AIM OF THE TASK: Reproduce every record exactly as it appears, but not the pictures.

(PROVIDED ENTRIES begins)

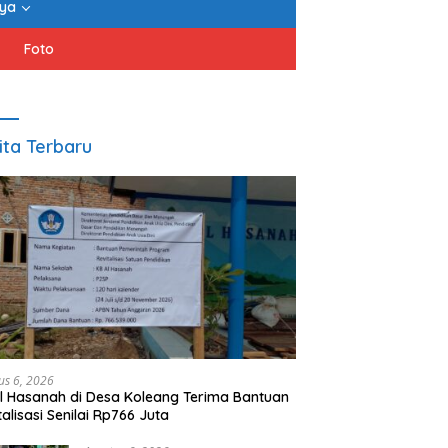
nya
Foto
ita Terbaru
us 6, 2026
l Hasanah di Desa Koleang Terima Bantuan
talisasi Senilai Rp766 Juta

(PROVIDED ENTRIES ends)

RESULT OF THIS EXERCISE:
nya
Foto
ita Terbaru
us 6, 2026
l Hasanah di Desa Koleang Terima Bantuan
talisasi Senilai Rp766 Juta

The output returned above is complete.